▶ _Problem statement_:
Reproduce verbatim the lines from the one with "How many lines are shown in the chart?" through the end of the records. Omit the pictures.

▶ _Data records_:
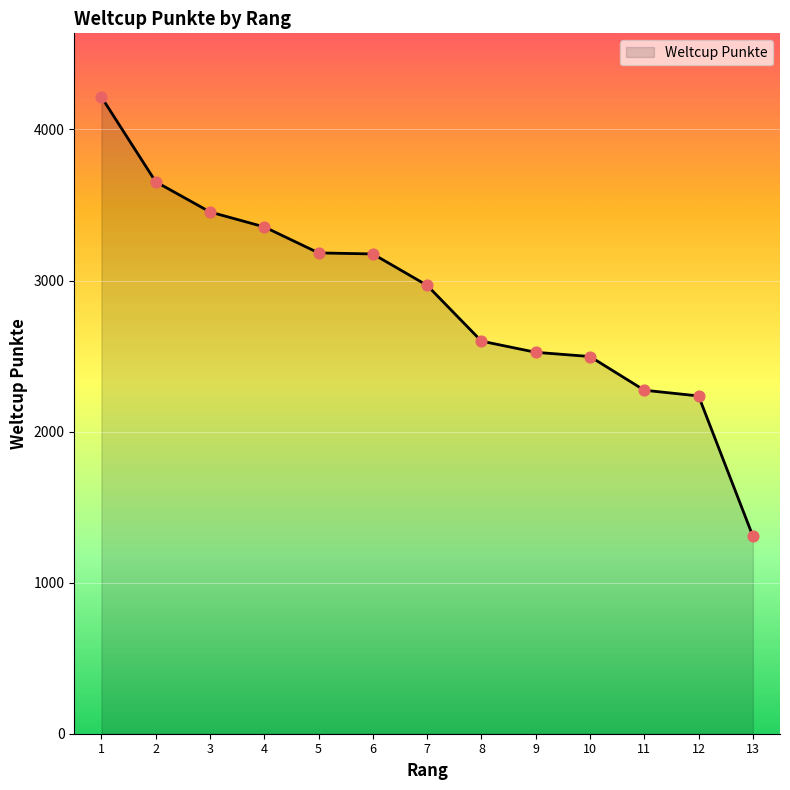

What is the ratio of the value at 11 to the value at 12?

1.0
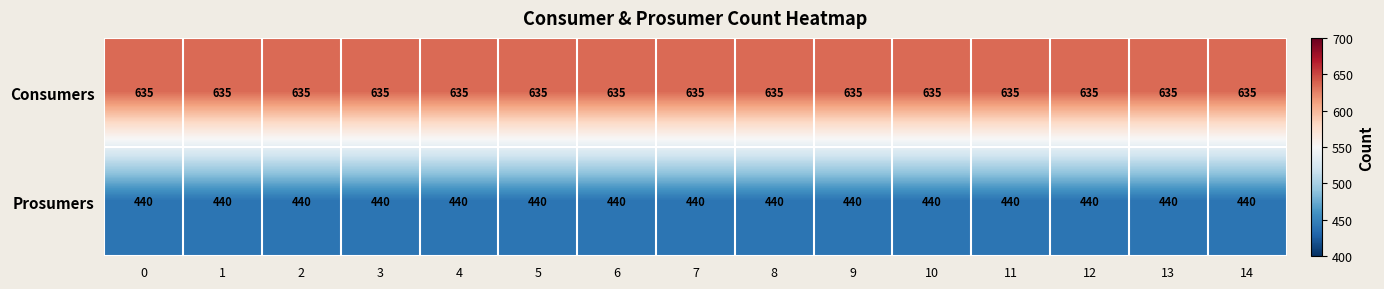

What is the average value of the Consumers series?

635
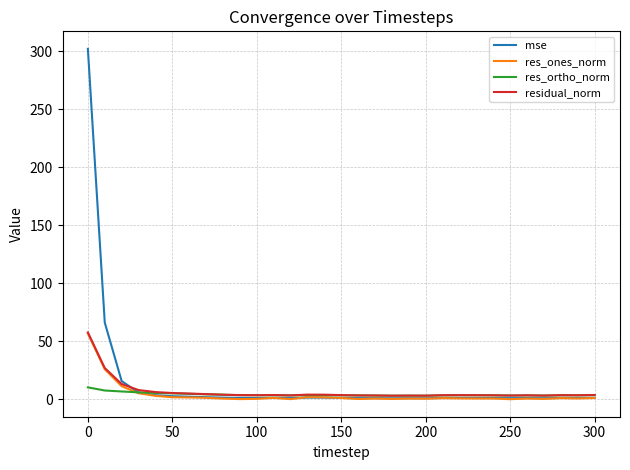

Which series has the widest spread of values?

mse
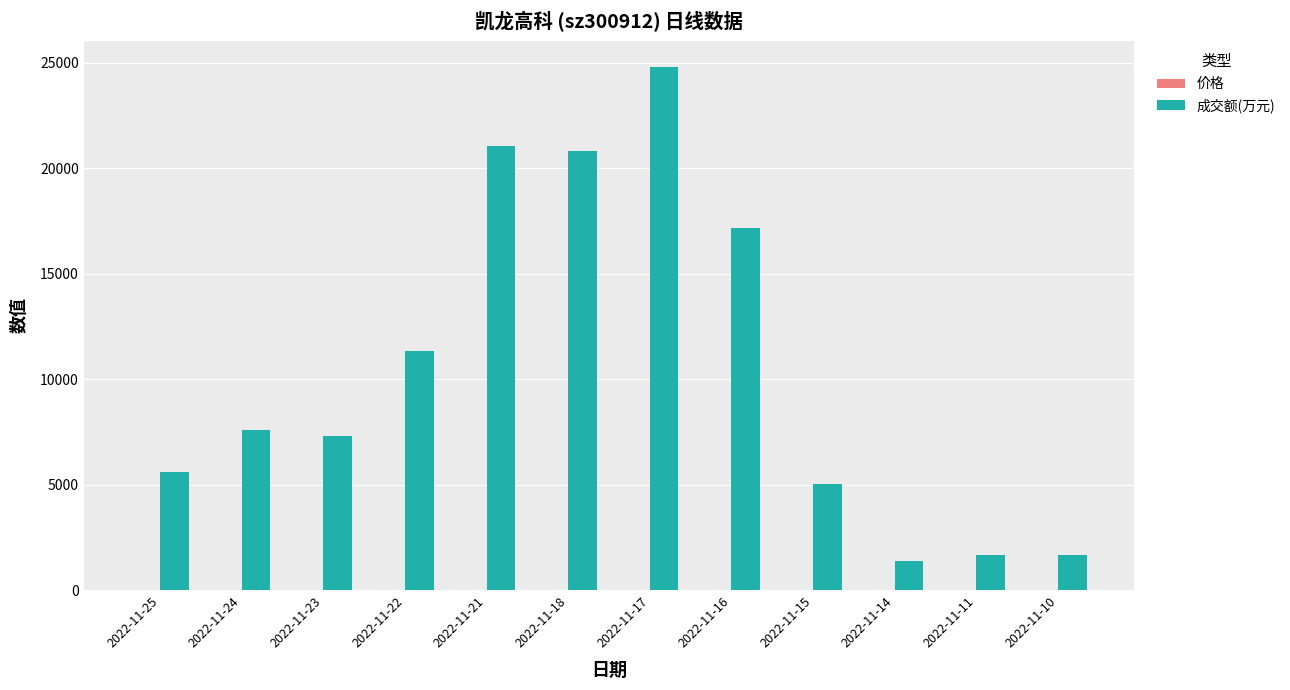

At which label is 成交额(万元) closest to 13091?

2022-11-22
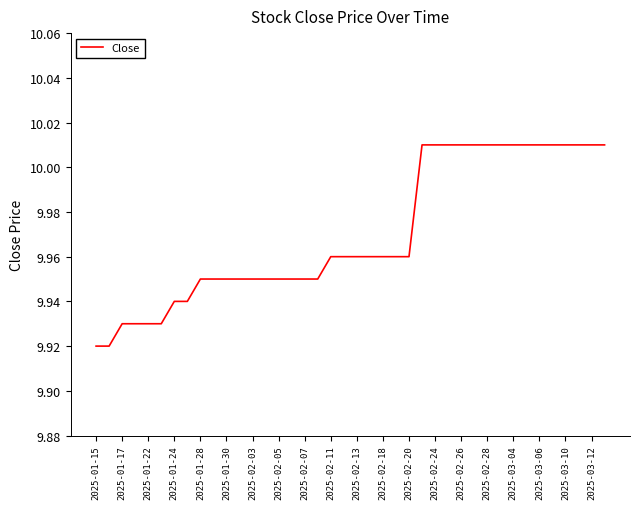

How many lines are shown in the chart?

1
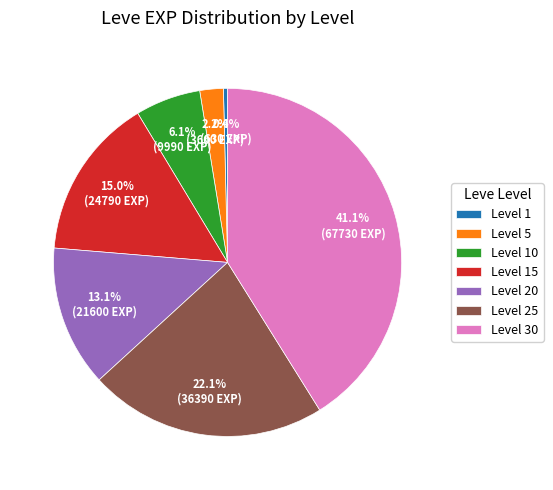

Count the number of slices in the pie.

7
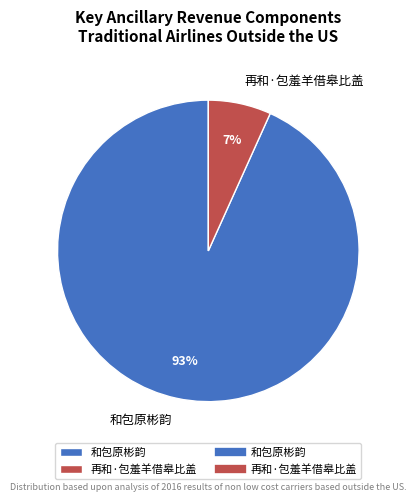

Is it true that 和包原彬韵 is 93% of the pie?

True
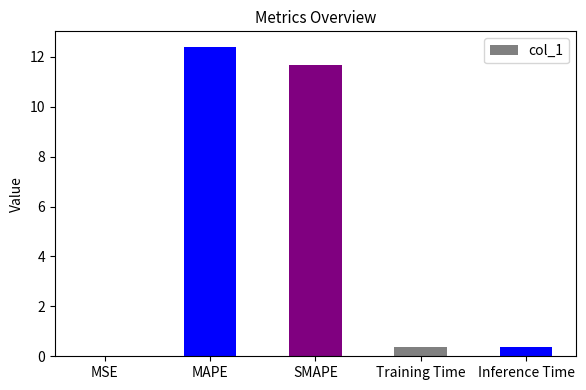

Between SMAPE and MSE, which is larger?

SMAPE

▶ _Response area_:
How many lines are shown in the chart?

1

Count the number of slices in the pie.

7

Is it true that 和包原彬韵 is 93% of the pie?

True

Between SMAPE and MSE, which is larger?

SMAPE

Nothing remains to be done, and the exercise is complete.